Economic news doesn't excite
The U.S. Census Bureau released data on new single-family home sales this morning, and it wasn't wonderful. Sales in December totaled only 414,000, down from November's adjusted rate of 445,000 and much lower than the expected 450,000. Even more of a bummer is the rise in unsold home inventory to 171,000, which now represents five months' worth of sales.
The Dallas Federal Reserve released its Texas Manufacturing Outlook Survey, which showed a slight uptick in participants' business activity outlook in January to 3.8, a rise of just 0.1 from December. Most respondents saw no real change in business conditions from the previous month.
Analysts: Expect another $10 billion in tapering
As the FOMC begins its last meeting with Ben Bernanke in the driver's seat, markets will have to wait until Wednesday to find out if the taper will continue or be put on hold. Most observers are betting on another $10 billion in bond-buying reductions for next month, noting that both December's committee minutes and recent comments from Fed officials seem to indicate a slow and steady winding down of quantitative easing.
In other economic news, President Obama is expected to deliver a forceful State of the Union address tomorrow, stressing that he will implement economic agenda measures surrounding jobs, education, and infrastructure over the objections of Congress, if necessary, to get the economy back on track.
JPMorgan Chase (JPM 1.22%) was down 0.41% at noon, while Goldman Sachs sagged more than 2%. There are a few tidbits of news concerning banks, much of which centers around JPMorgan and old Dow component Bank of America (BAC 1.10%).
JPMorgan CEO Jamie Dimon may be getting an even bigger pay boost than previously reported, according to Bloomberg.
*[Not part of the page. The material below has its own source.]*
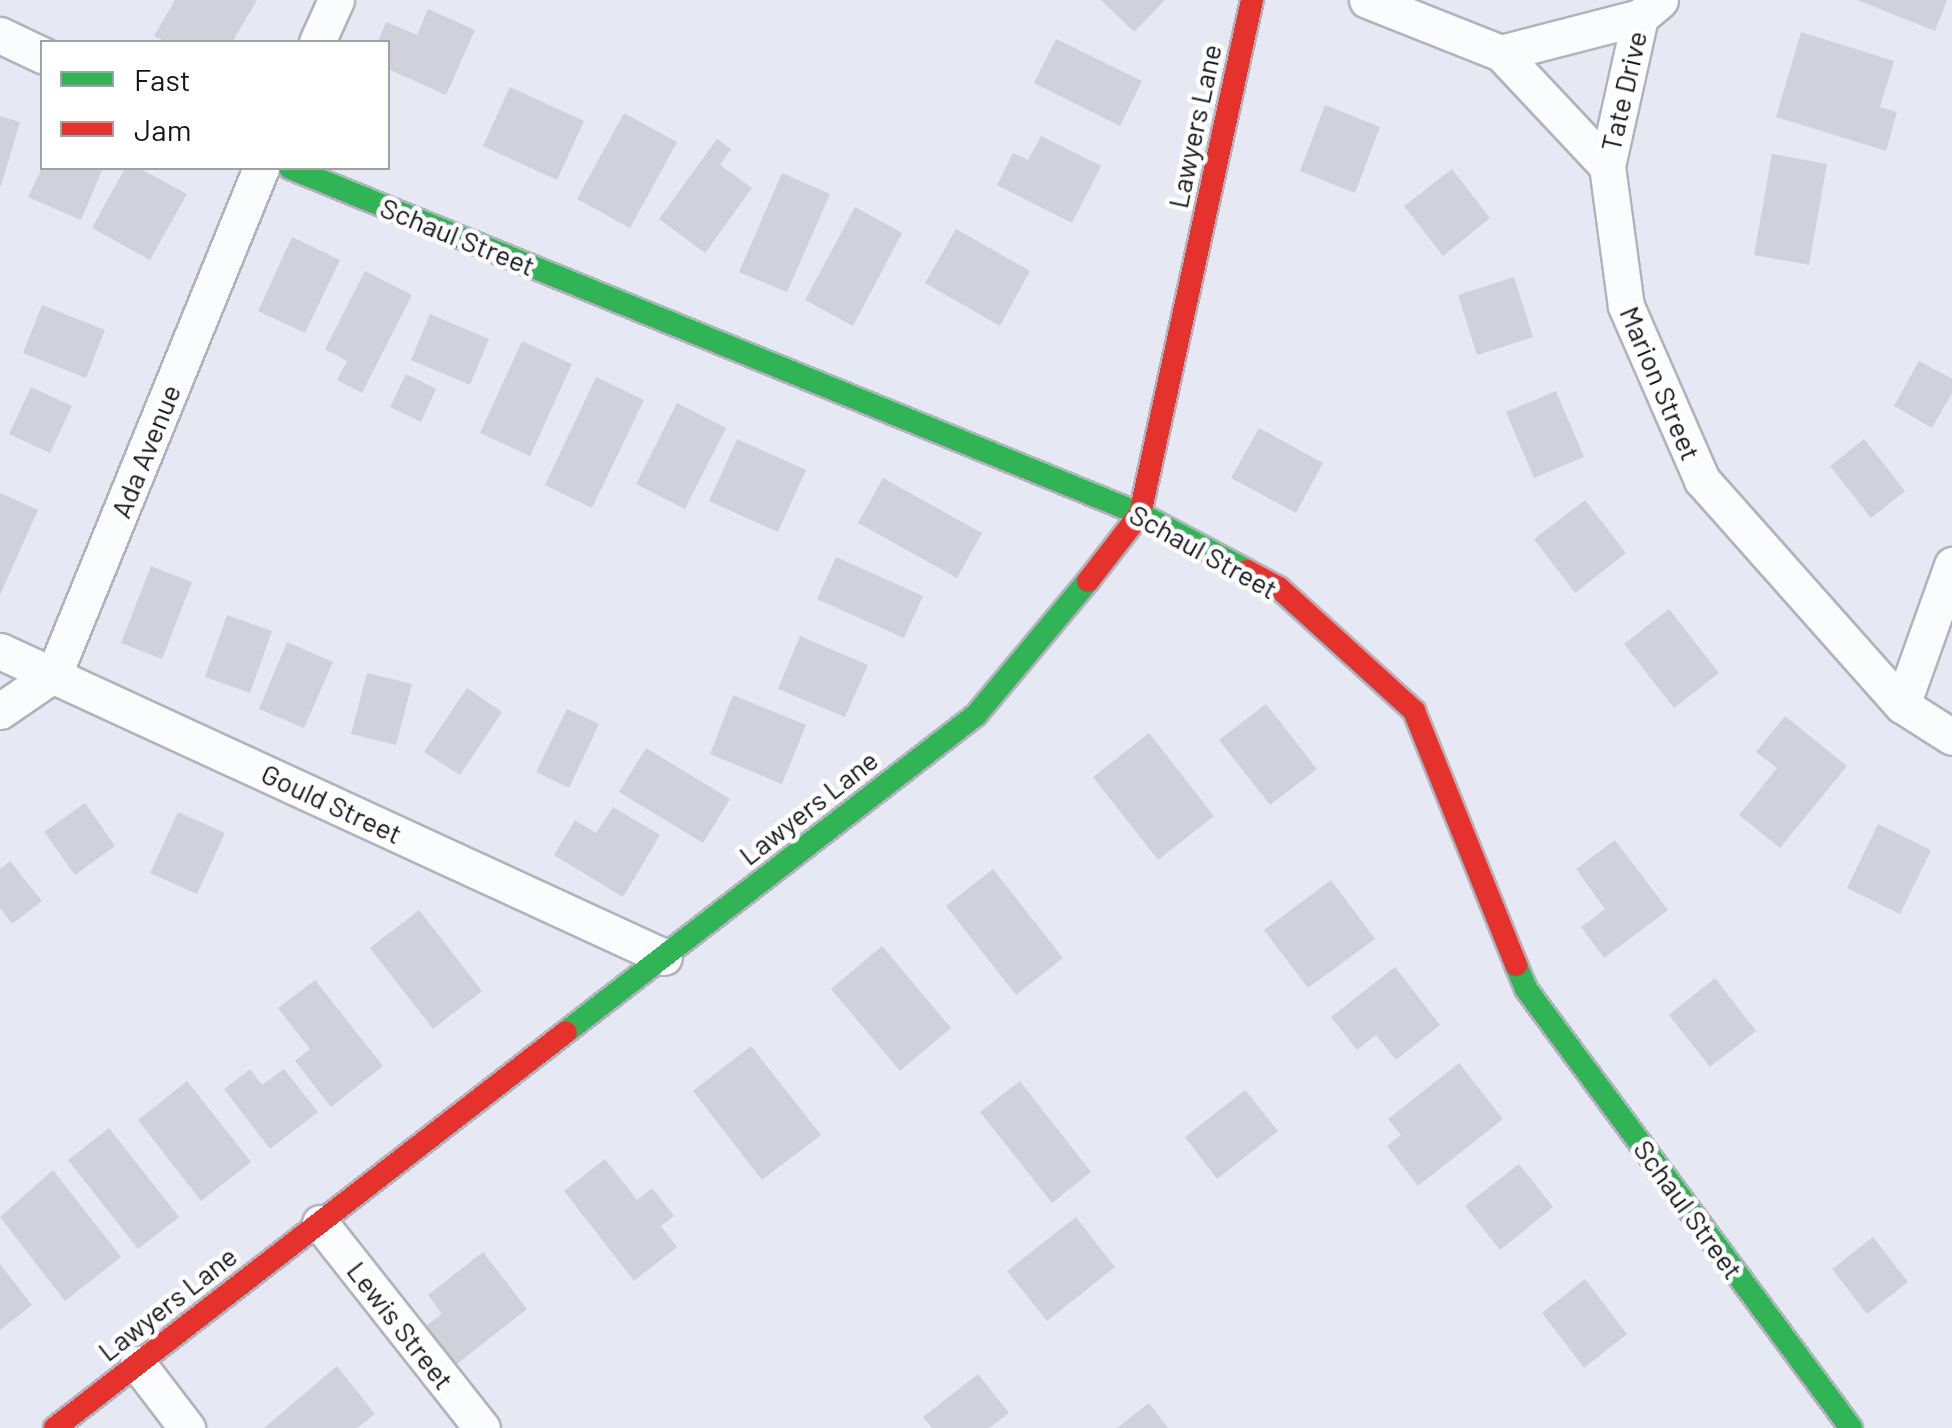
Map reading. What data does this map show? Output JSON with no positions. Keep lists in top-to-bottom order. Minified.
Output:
{"streets":{"street":["Tate Drive","Lawyers Lane","Schaul Street","Marion Street","Ada Avenue","Gould Street","Lewis Street"]},"crossings":[["Tate Drive","Marion Street"],["Lawyers Lane","Schaul Street"],["Lawyers Lane","Gould Street"],["Lawyers Lane","Lewis Street"],["Ada Avenue","Gould Street"]],"legend":["Fast","Jam"]}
After voting to give Dimon a big $20 million raise this year, the bank's board is mulling whether he should be allowed to cash in 2 million stock options bestowed upon him back in 2008.
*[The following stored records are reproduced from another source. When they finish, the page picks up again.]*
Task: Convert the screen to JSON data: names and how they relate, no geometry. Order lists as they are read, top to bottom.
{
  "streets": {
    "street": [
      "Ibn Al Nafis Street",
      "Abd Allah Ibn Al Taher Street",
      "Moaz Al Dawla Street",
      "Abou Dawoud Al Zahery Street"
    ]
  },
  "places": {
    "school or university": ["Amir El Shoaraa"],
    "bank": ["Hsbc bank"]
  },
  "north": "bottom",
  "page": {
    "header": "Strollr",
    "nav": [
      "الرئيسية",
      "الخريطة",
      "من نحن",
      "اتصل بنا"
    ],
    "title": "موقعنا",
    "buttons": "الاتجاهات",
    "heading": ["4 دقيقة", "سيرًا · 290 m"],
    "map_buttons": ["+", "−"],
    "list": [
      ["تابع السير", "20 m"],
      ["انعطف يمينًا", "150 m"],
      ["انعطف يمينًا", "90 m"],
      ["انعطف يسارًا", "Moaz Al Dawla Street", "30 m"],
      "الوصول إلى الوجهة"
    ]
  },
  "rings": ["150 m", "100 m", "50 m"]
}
Bank of America is under investigation for trading improprieties, as the bank's trading desk is suspected of putting its own trades in ahead of mortgage giants Fannie Mae and Freddie Mac, in order to profit from any interest rate moves the latter's trades might create. BofA had been flying high lately, hitting and holding the $17-per-share mark following third-quarter earnings. The stock is down today, however, by more than 2%.